Depois pensa em todos aqueles que “gratuitamente” te chegam às mãos. Nada é gratuito neste mundo, já agora. Consegues os reconhecer?

Damos-te um exemplo: copo de plástico descartável que habitualmente é usado em festivais e grandes festas. Pagaste por ele? E se tivesses pago faria alguma diferença? Provavelmente sim! E se valesse dinheiro?  Muito provavelmente o chão de um evento, não seria uma “pintura” de copos de plástico.

Várias foram as vezes que fomos confrontados com a afirmação: “As pessoas não querem saber da Natureza, as pessoas só vão mudar quando lhes mexerem no bolso, seja a tirar, seja a por.

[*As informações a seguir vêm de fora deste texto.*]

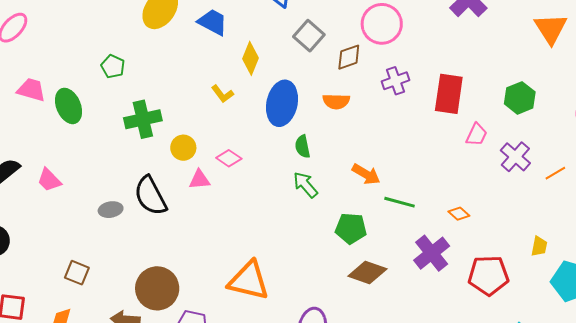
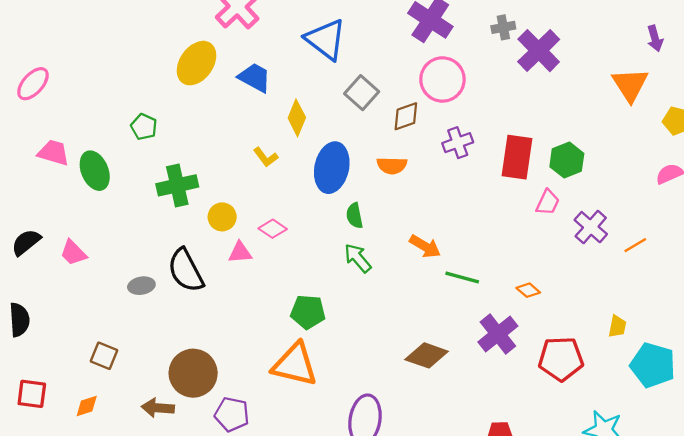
green hexagon: (520, 98) -> (567, 160), moved
green pentagon: (351, 228) -> (308, 312), moved

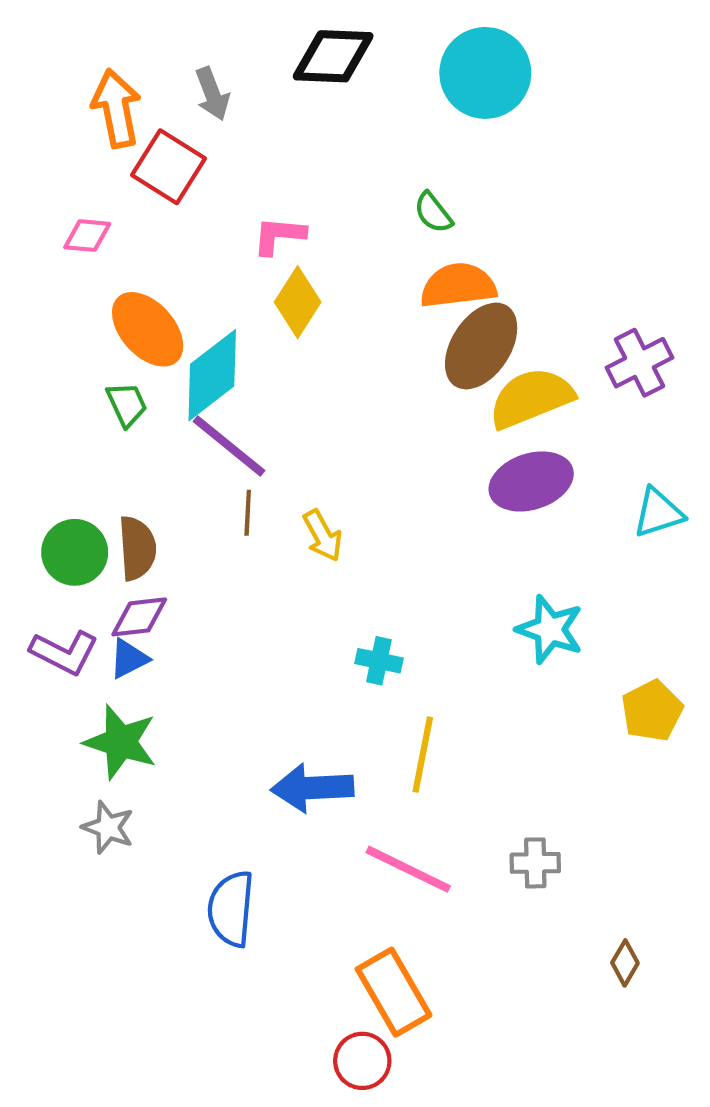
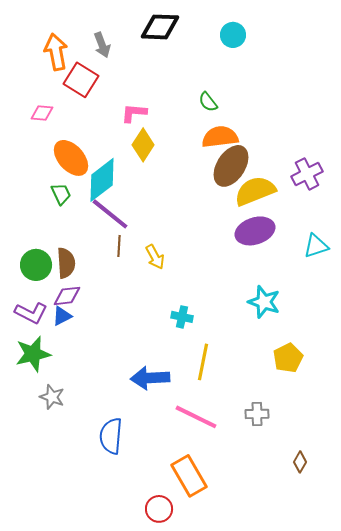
cyan circle: (485, 73) -> (233, 35), size x0.6
yellow pentagon: (652, 711) -> (288, 358), moved
green star: (121, 742) -> (33, 354), moved, turned -30
red circle: (362, 1061) -> (159, 509), moved

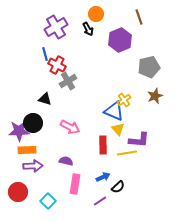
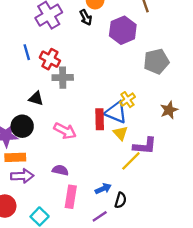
blue line: (45, 54) -> (27, 52), moved
gray cross: (68, 81) -> (63, 78), turned 30
brown star: (155, 96) -> (169, 110), moved
red rectangle: (103, 145) -> (100, 119), moved
yellow line: (127, 153) -> (131, 161), turned -36
black semicircle: (118, 187) -> (120, 200), turned -32

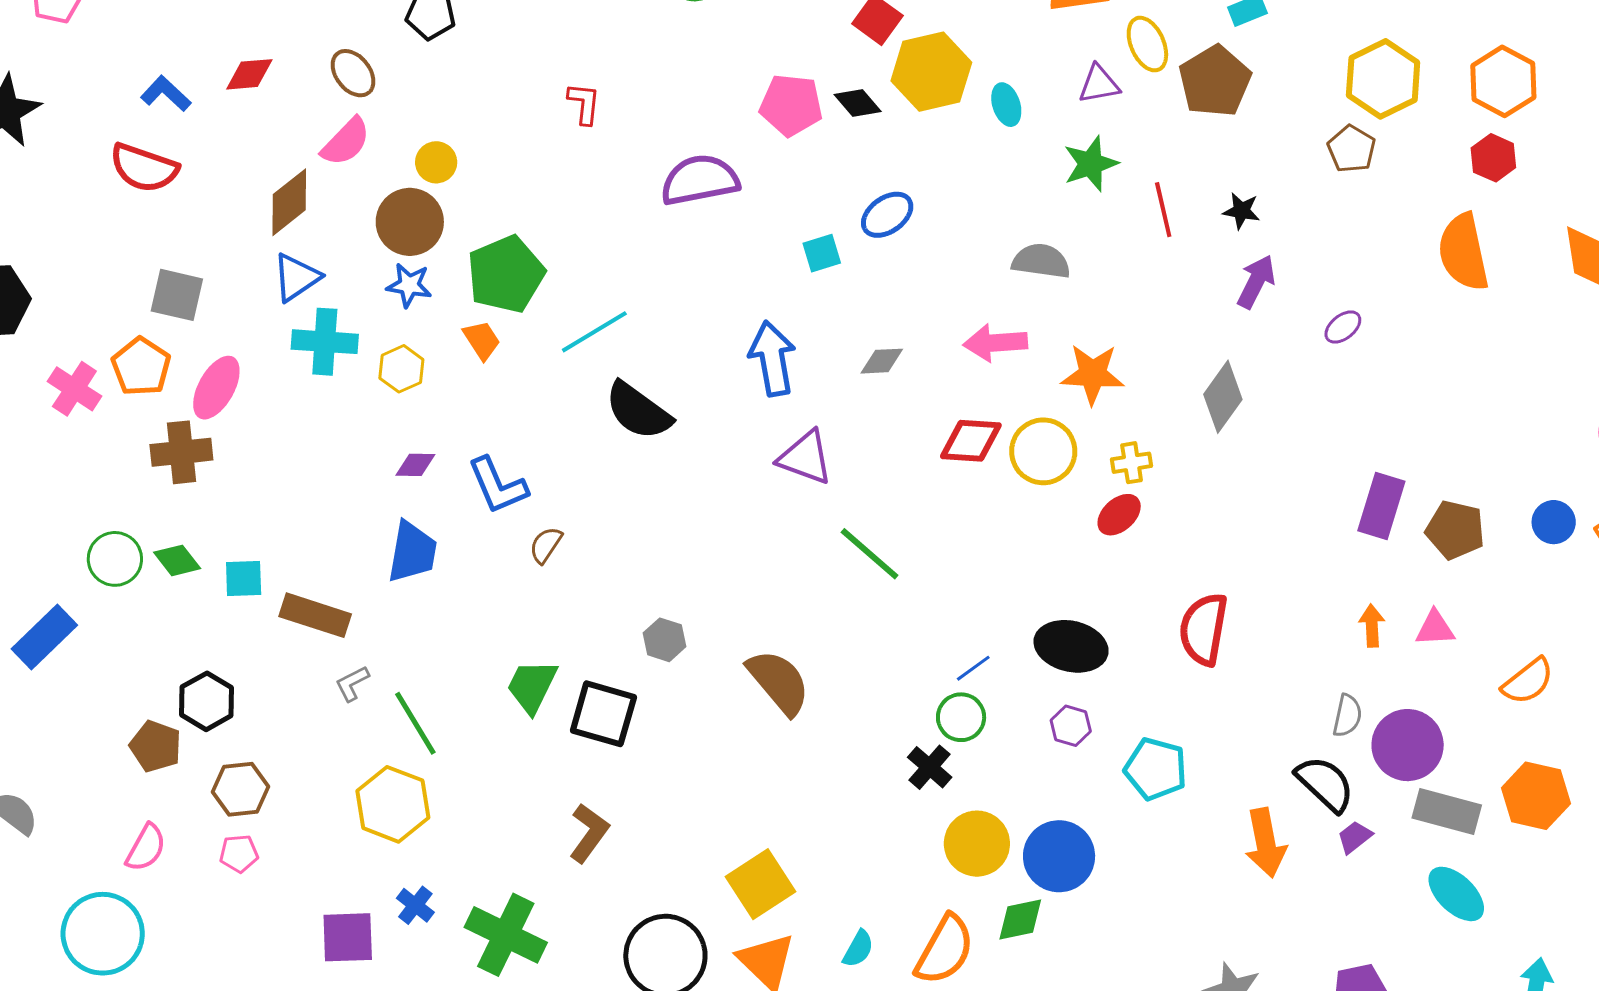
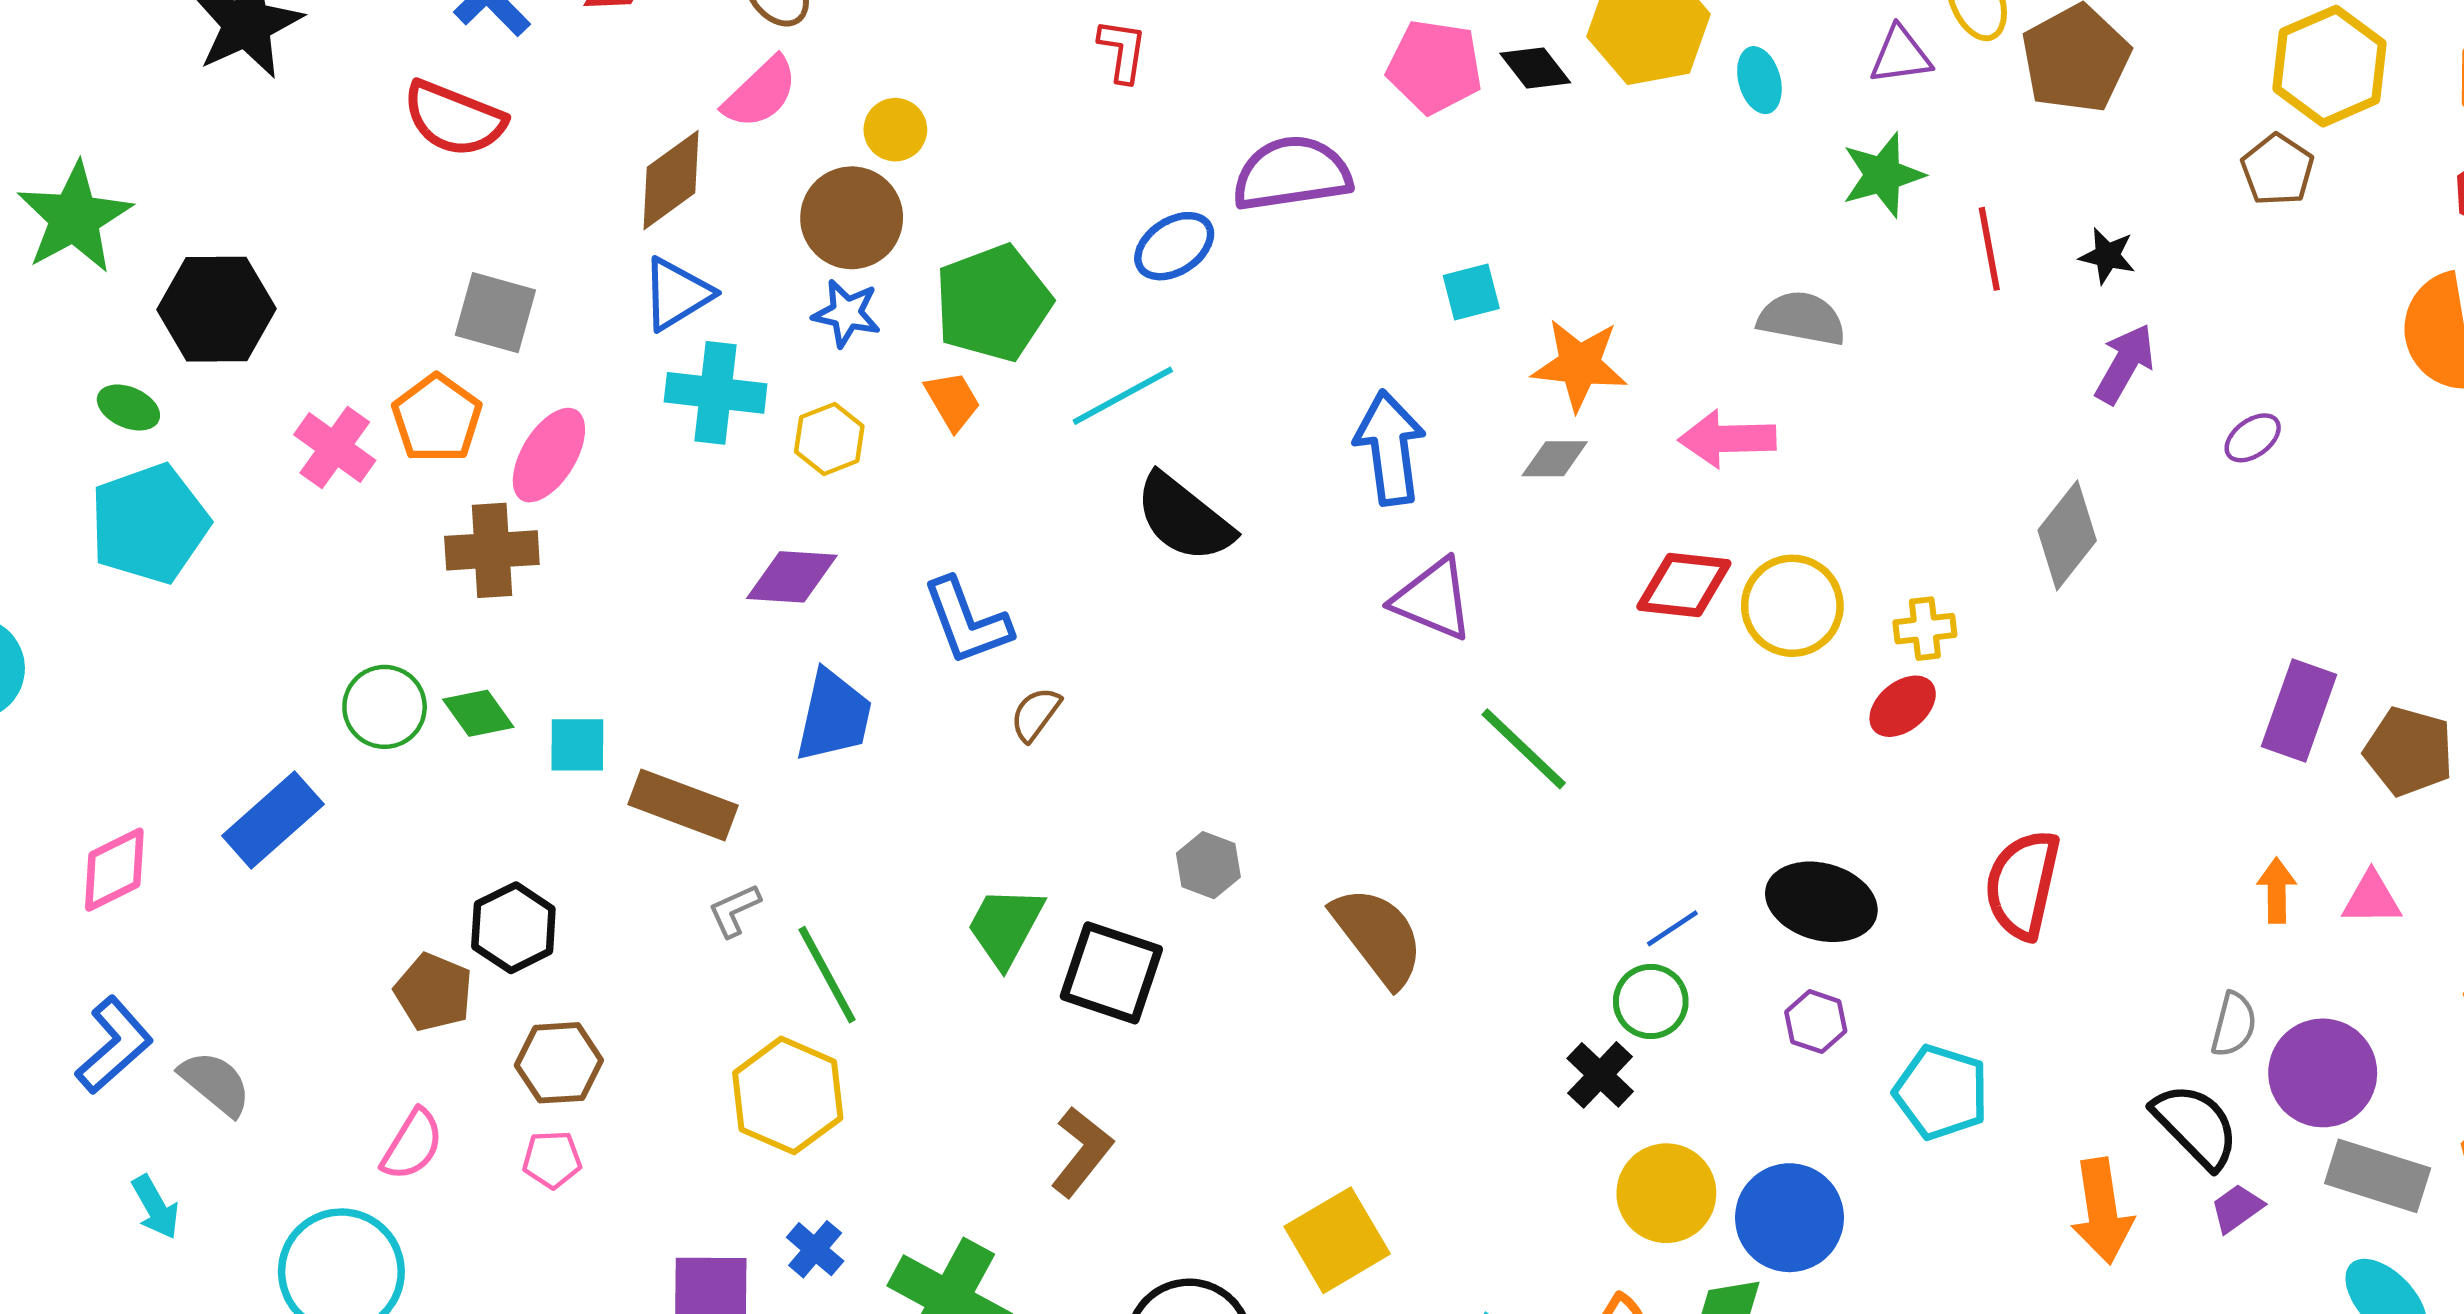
blue ellipse: (887, 215) -> (1174, 246), moved
orange star: (1093, 374) -> (1579, 365), moved
purple diamond: (415, 465) -> (792, 577), moved, size x1.5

Basicamente, educa-se adultos como as crianças, se fizeres bem eu dou-te um chocolate, se fizeres mal ficas de castigo. Só que no caso dos adultos, só mesmo pelo dinheiro é que a mudança pode ser rapidamente instalada. Não porque percebem, não porque têm consciência, e muito menos porque respeitam a natureza, mas porque não querem perder, ou querem ganhar. Triste? Talvez, mas a nossa realidade, ou será que pode ser diferente?

Sim pode ser diferente! E começa em ti! Tu podes ser diferente e melhor, basta quereres, basta começares por recusar todo o descartável que conseguires no teu dia-à-dia e já estarás a criar mudança. Fica o desafio! E quem ganha será sempre a Natureza, afinal de contas a A Natureza não é descartável.